(Data provided Opens)
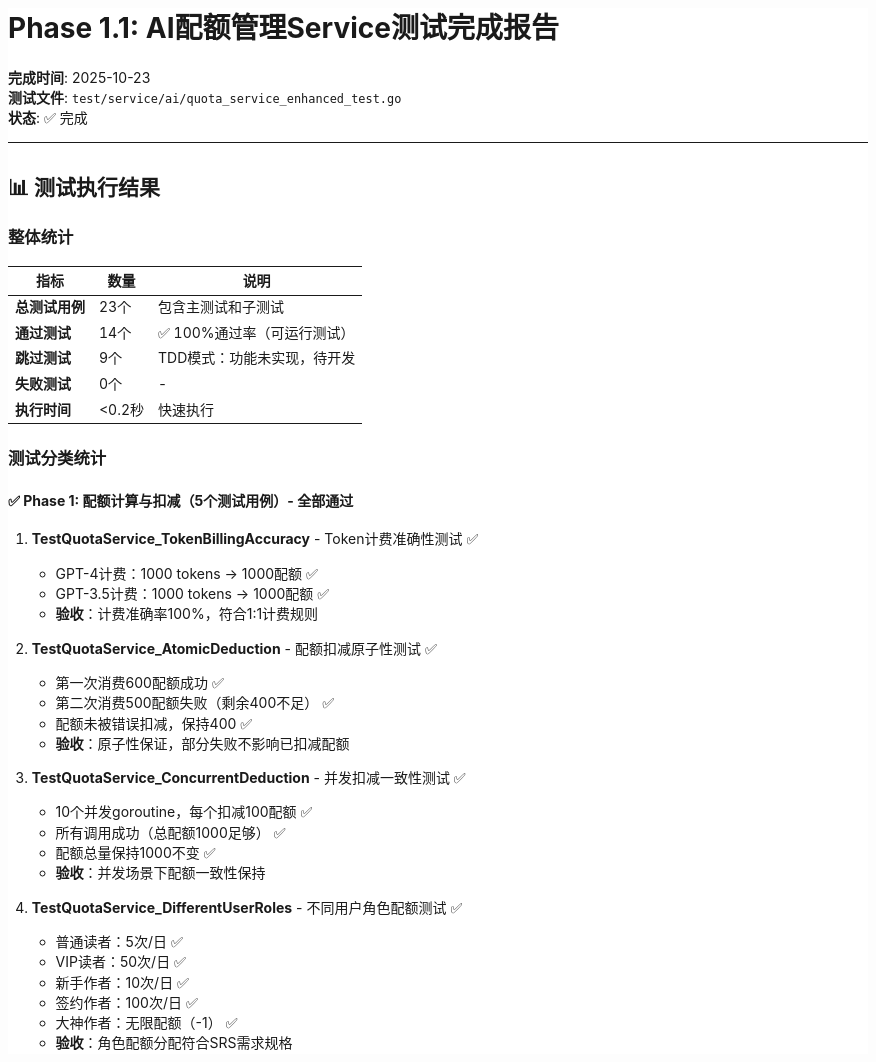 # Phase 1.1: AI配额管理Service测试完成报告

**完成时间**: 2025-10-23  
**测试文件**: `test/service/ai/quota_service_enhanced_test.go`  
**状态**: ✅ 完成

---

## 📊 测试执行结果

### 整体统计

| 指标 | 数量 | 说明 |
|------|------|------|
| **总测试用例** | 23个 | 包含主测试和子测试 |
| **通过测试** | 14个 | ✅ 100%通过率（可运行测试） |
| **跳过测试** | 9个 | TDD模式：功能未实现，待开发 |
| **失败测试** | 0个 | - |
| **执行时间** | <0.2秒 | 快速执行 |

### 测试分类统计

#### ✅ Phase 1: 配额计算与扣减（5个测试用例）- 全部通过

1. **TestQuotaService_TokenBillingAccuracy** - Token计费准确性测试 ✅
   - GPT-4计费：1000 tokens → 1000配额 ✅
   - GPT-3.5计费：1000 tokens → 1000配额 ✅
   - **验收**：计费准确率100%，符合1:1计费规则

2. **TestQuotaService_AtomicDeduction** - 配额扣减原子性测试 ✅
   - 第一次消费600配额成功 ✅
   - 第二次消费500配额失败（剩余400不足） ✅
   - 配额未被错误扣减，保持400 ✅
   - **验收**：原子性保证，部分失败不影响已扣减配额

3. **TestQuotaService_ConcurrentDeduction** - 并发扣减一致性测试 ✅
   - 10个并发goroutine，每个扣减100配额 ✅
   - 所有调用成功（总配额1000足够） ✅
   - 配额总量保持1000不变 ✅
   - **验收**：并发场景下配额一致性保持

4. **TestQuotaService_DifferentUserRoles** - 不同用户角色配额测试 ✅
   - 普通读者：5次/日 ✅
   - VIP读者：50次/日 ✅
   - 新手作者：10次/日 ✅
   - 签约作者：100次/日 ✅
   - 大神作者：无限配额（-1） ✅
   - **验收**：角色配额分配符合SRS需求规格

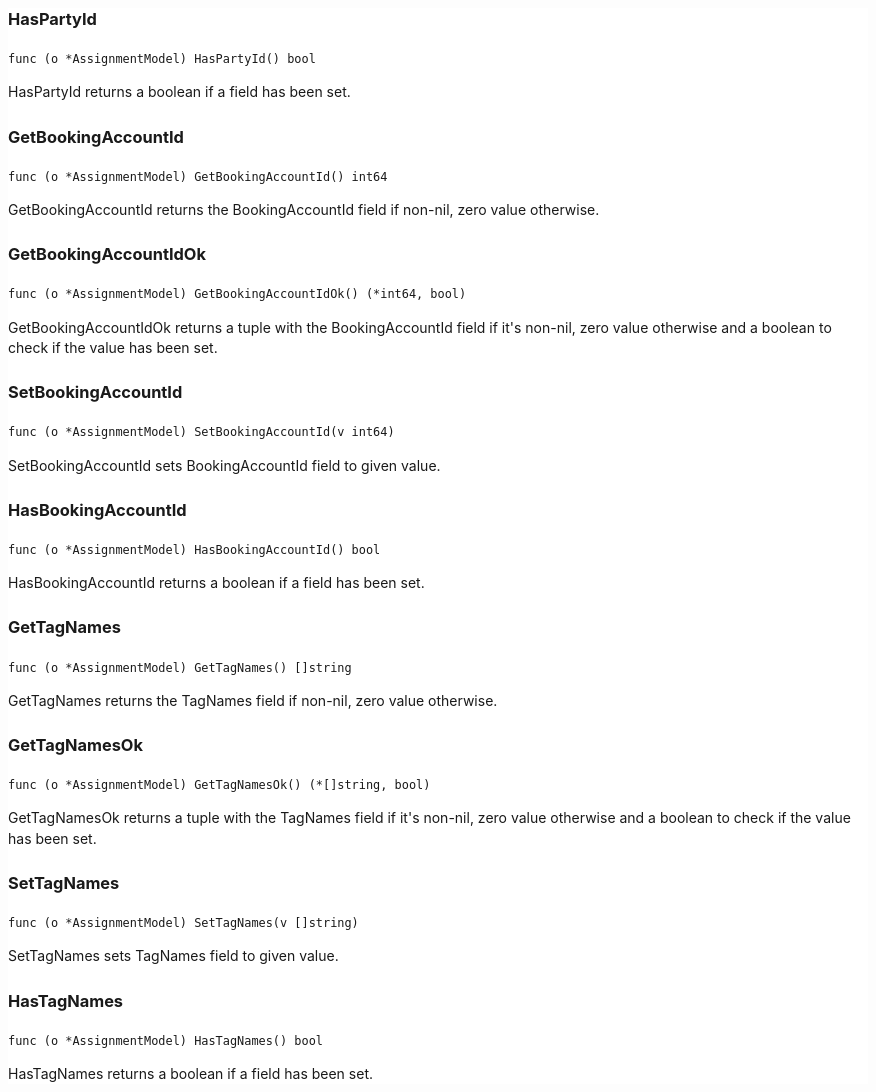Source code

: ### HasPartyId

`func (o *AssignmentModel) HasPartyId() bool`

HasPartyId returns a boolean if a field has been set.

### GetBookingAccountId

`func (o *AssignmentModel) GetBookingAccountId() int64`

GetBookingAccountId returns the BookingAccountId field if non-nil, zero value otherwise.

### GetBookingAccountIdOk

`func (o *AssignmentModel) GetBookingAccountIdOk() (*int64, bool)`

GetBookingAccountIdOk returns a tuple with the BookingAccountId field if it's non-nil, zero value otherwise
and a boolean to check if the value has been set.

### SetBookingAccountId

`func (o *AssignmentModel) SetBookingAccountId(v int64)`

SetBookingAccountId sets BookingAccountId field to given value.

### HasBookingAccountId

`func (o *AssignmentModel) HasBookingAccountId() bool`

HasBookingAccountId returns a boolean if a field has been set.

### GetTagNames

`func (o *AssignmentModel) GetTagNames() []string`

GetTagNames returns the TagNames field if non-nil, zero value otherwise.

### GetTagNamesOk

`func (o *AssignmentModel) GetTagNamesOk() (*[]string, bool)`

GetTagNamesOk returns a tuple with the TagNames field if it's non-nil, zero value otherwise
and a boolean to check if the value has been set.

### SetTagNames

`func (o *AssignmentModel) SetTagNames(v []string)`

SetTagNames sets TagNames field to given value.

### HasTagNames

`func (o *AssignmentModel) HasTagNames() bool`

HasTagNames returns a boolean if a field has been set.
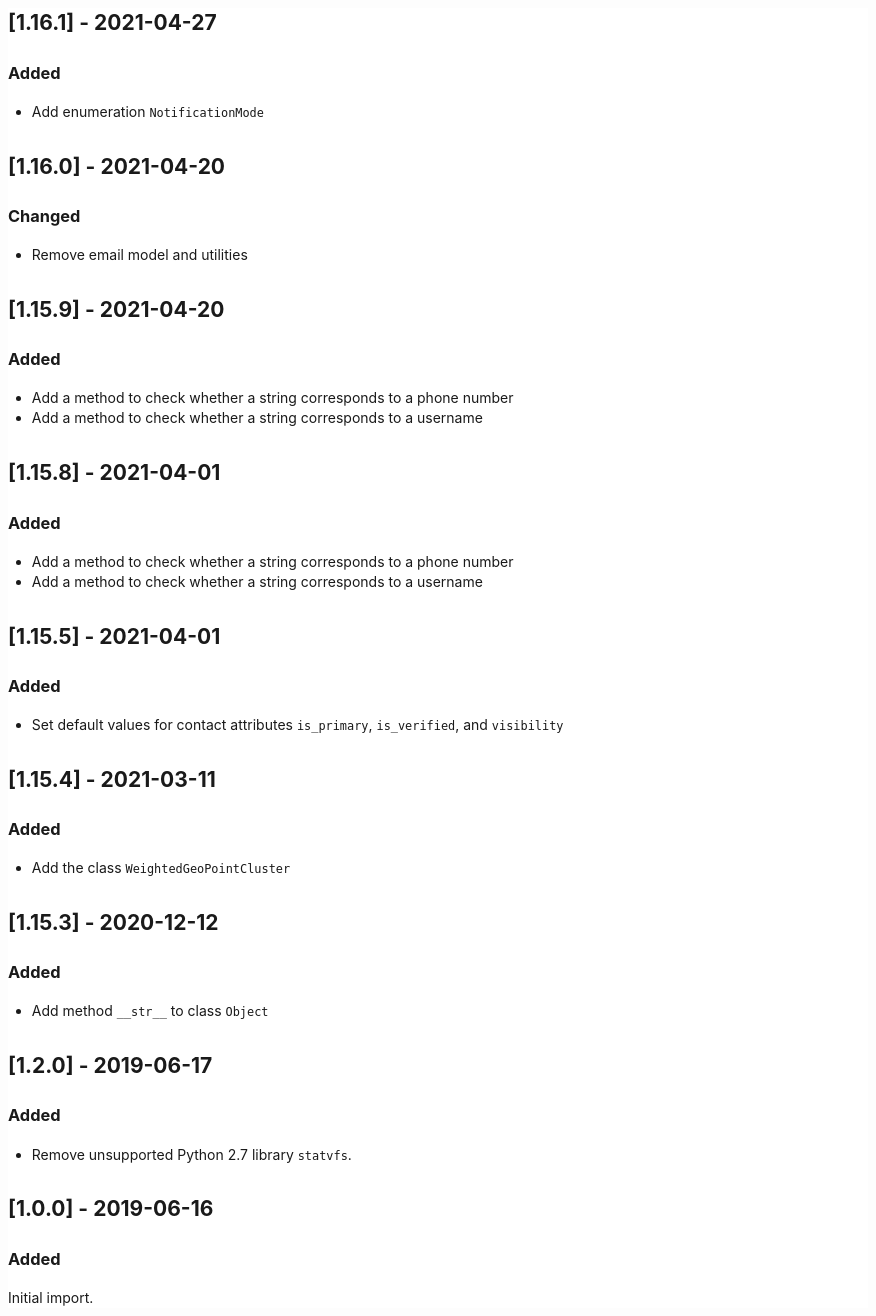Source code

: ## [1.16.1] - 2021-04-27
### Added
- Add enumeration `NotificationMode`

## [1.16.0] - 2021-04-20
### Changed
- Remove email model and utilities

## [1.15.9] - 2021-04-20
### Added
- Add a method to check whether a string corresponds to a phone number
- Add a method to check whether a string corresponds to a username

## [1.15.8] - 2021-04-01
### Added
- Add a method to check whether a string corresponds to a phone number
- Add a method to check whether a string corresponds to a username

## [1.15.5] - 2021-04-01
### Added
- Set default values for contact attributes `is_primary`, `is_verified`, and `visibility`

## [1.15.4] - 2021-03-11
### Added
- Add the class `WeightedGeoPointCluster`

## [1.15.3] - 2020-12-12
### Added
- Add method `__str__` to class `Object`

## [1.2.0] - 2019-06-17
### Added
- Remove unsupported Python 2.7 library `statvfs`.

## [1.0.0] - 2019-06-16
### Added
Initial import.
(Data provided Closes)
▸ Task to complete: Please reproduce the text of all the items above word for word, leaving out the pictures.

▸ Result below:
 # Phase 1.1: AI配额管理Service测试完成报告

**完成时间**: 2025-10-23  
**测试文件**: `test/service/ai/quota_service_enhanced_test.go`  
**状态**: ✅ 完成

---

## 📊 测试执行结果

### 整体统计

| 指标 | 数量 | 说明 |
|------|------|------|
| **总测试用例** | 23个 | 包含主测试和子测试 |
| **通过测试** | 14个 | ✅ 100%通过率（可运行测试） |
| **跳过测试** | 9个 | TDD模式：功能未实现，待开发 |
| **失败测试** | 0个 | - |
| **执行时间** | <0.2秒 | 快速执行 |

### 测试分类统计

#### ✅ Phase 1: 配额计算与扣减（5个测试用例）- 全部通过

1. **TestQuotaService_TokenBillingAccuracy** - Token计费准确性测试 ✅
   - GPT-4计费：1000 tokens → 1000配额 ✅
   - GPT-3.5计费：1000 tokens → 1000配额 ✅
   - **验收**：计费准确率100%，符合1:1计费规则

2. **TestQuotaService_AtomicDeduction** - 配额扣减原子性测试 ✅
   - 第一次消费600配额成功 ✅
   - 第二次消费500配额失败（剩余400不足） ✅
   - 配额未被错误扣减，保持400 ✅
   - **验收**：原子性保证，部分失败不影响已扣减配额

3. **TestQuotaService_ConcurrentDeduction** - 并发扣减一致性测试 ✅
   - 10个并发goroutine，每个扣减100配额 ✅
   - 所有调用成功（总配额1000足够） ✅
   - 配额总量保持1000不变 ✅
   - **验收**：并发场景下配额一致性保持

4. **TestQuotaService_DifferentUserRoles** - 不同用户角色配额测试 ✅
   - 普通读者：5次/日 ✅
   - VIP读者：50次/日 ✅
   - 新手作者：10次/日 ✅
   - 签约作者：100次/日 ✅
   - 大神作者：无限配额（-1） ✅
   - **验收**：角色配额分配符合SRS需求规格

Source code

: ### HasPartyId

`func (o *AssignmentModel) HasPartyId() bool`

HasPartyId returns a boolean if a field has been set.

### GetBookingAccountId

`func (o *AssignmentModel) GetBookingAccountId() int64`

GetBookingAccountId returns the BookingAccountId field if non-nil, zero value otherwise.

### GetBookingAccountIdOk

`func (o *AssignmentModel) GetBookingAccountIdOk() (*int64, bool)`

GetBookingAccountIdOk returns a tuple with the BookingAccountId field if it's non-nil, zero value otherwise
and a boolean to check if the value has been set.

### SetBookingAccountId

`func (o *AssignmentModel) SetBookingAccountId(v int64)`

SetBookingAccountId sets BookingAccountId field to given value.

### HasBookingAccountId

`func (o *AssignmentModel) HasBookingAccountId() bool`

HasBookingAccountId returns a boolean if a field has been set.

### GetTagNames

`func (o *AssignmentModel) GetTagNames() []string`

GetTagNames returns the TagNames field if non-nil, zero value otherwise.

### GetTagNamesOk

`func (o *AssignmentModel) GetTagNamesOk() (*[]string, bool)`

GetTagNamesOk returns a tuple with the TagNames field if it's non-nil, zero value otherwise
and a boolean to check if the value has been set.

### SetTagNames

`func (o *AssignmentModel) SetTagNames(v []string)`

SetTagNames sets TagNames field to given value.

### HasTagNames

`func (o *AssignmentModel) HasTagNames() bool`

HasTagNames returns a boolean if a field has been set.
Source code

: ## [1.16.1] - 2021-04-27
### Added
- Add enumeration `NotificationMode`

## [1.16.0] - 2021-04-20
### Changed
- Remove email model and utilities

## [1.15.9] - 2021-04-20
### Added
- Add a method to check whether a string corresponds to a phone number
- Add a method to check whether a string corresponds to a username

## [1.15.8] - 2021-04-01
### Added
- Add a method to check whether a string corresponds to a phone number
- Add a method to check whether a string corresponds to a username

## [1.15.5] - 2021-04-01
### Added
- Set default values for contact attributes `is_primary`, `is_verified`, and `visibility`

## [1.15.4] - 2021-03-11
### Added
- Add the class `WeightedGeoPointCluster`

## [1.15.3] - 2020-12-12
### Added
- Add method `__str__` to class `Object`

## [1.2.0] - 2019-06-17
### Added
- Remove unsupported Python 2.7 library `statvfs`.

## [1.0.0] - 2019-06-16
### Added
Initial import.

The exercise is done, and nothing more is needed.